Made possible through a Richard Smart Fund grant, the exhibit is also a tribute to Smart’s legacy.

“I know Richard Smart would be thrilled that we are honoring our community and bringing schools together. We are living the legacy that he laid out. He believed in it through everything he did,” she said.

The exhibit also “provides our students with the opportunity to showcase their own work in a professional setting. This is our way of saying if you have a skill, a love, a passion for art you can do anything. You can hang your art in a professional exhibit,” said Case.

The idea for the annual art show began at Kanu o ka Aina.

“Luana Zablan, who graduated in 2011, wanted to do an art exhibit for her senior project from her art, and art around Kanu. I try to incorporate art into my language arts classes and that’s kind of how it all started.
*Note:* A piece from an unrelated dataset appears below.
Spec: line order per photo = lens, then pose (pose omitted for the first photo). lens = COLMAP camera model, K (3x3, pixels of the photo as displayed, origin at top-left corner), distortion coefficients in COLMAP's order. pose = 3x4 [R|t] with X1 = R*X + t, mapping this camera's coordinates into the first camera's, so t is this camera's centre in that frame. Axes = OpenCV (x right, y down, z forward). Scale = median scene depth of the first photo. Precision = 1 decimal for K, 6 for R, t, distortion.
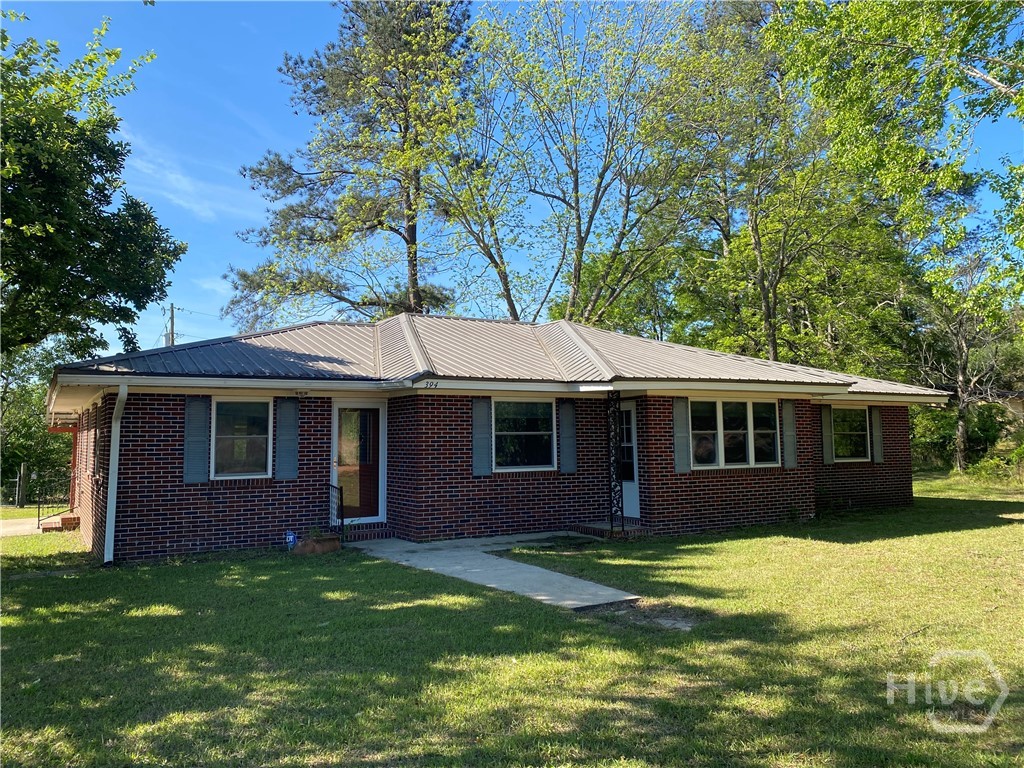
lens RADIAL K [[748.4, 0, 512.0], [0, 748.4, 384.0], [0, 0, 1]] dist [0.062954, -0.144039]
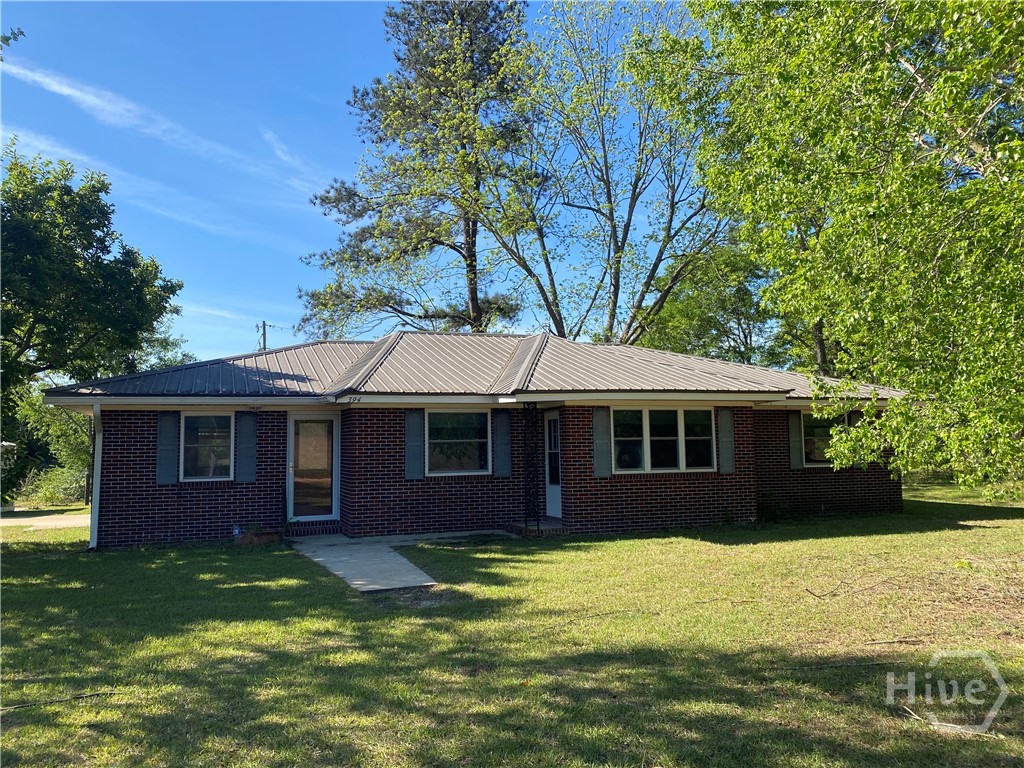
lens RADIAL K [[748.4, 0, 512.0], [0, 748.4, 384.0], [0, 0, 1]] dist [0.062954, -0.144039]
pose [[0.986529, -0.016722, -0.162729, 0.263873], [0.016022, 0.999856, -0.005609, -0.010532], [0.162799, 0.002926, 0.986655, -0.077069]]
A lot of the pieces that were displayed were created in my class,” said Kanoa Castro, Kanu high school’s language arts teacher.

The exhibit gave Case a spark of an idea.

“Pua came and saw it and thought it would be really great to incorporate more students and the community, doing this on a large scale,” said Castro.

The legacy continues this year with senior Keliko Hurley, who will attend Waikato University in Hamilton, New Zealand.

“Keliko Hurley has taken it on for her senior project. She helped to organize and do the mural in the gym. Students Pre-K through 12 worked on it. Students from charter schools all over the state came for a conference and they worked on it too,” said Castro.

The exhibit will also give the community the chance to see the talent and creativity of students. While it has been at Kahilu Theatre the previous four years, this year’s show will be hosted by the Isaacs Art Center.

“We are honored to host the Malama Honua art exhibit in celebration of Hokulea’s return to Hawaii. The Isaacs Art Center extends our warm welcome to our community artists — students, teachers and families — in the spirit of collaboration, creativity, compassion and ‘caring for our earth’ that is so beautifully expressed in the art of Lei Kaapuni Honua,” said Mollie Hustace, the Center’s curator.

Jennifer Brian, one of the founding members of the Waimea Education Hui, will work with Hurley and others to install the exhibit, which will be displayed in the middle two galleries on the walls and pedestals.

There is a wide range of mediums, with each submission highlighting the artist’s unique perspective on this year’s theme. It includes a cardboard and paper sculpture with many sails together on the sea; an illustrated book; graphite pencil portraits; a ceramic vase illustrated with the canoe sailing before the volcano; many kappa designs and acrylic paintings.

The Waimea Educational Hui provides many programs throughout the year, but “the art exhibit is one of the mainstays, so that the community has something that they look forward to every year. The art exhibit takes students out of their own campus. It allows them the space to go and visit and see a place in town that they may not normally go to,” said Case.

And to make new connections in the community and beyond.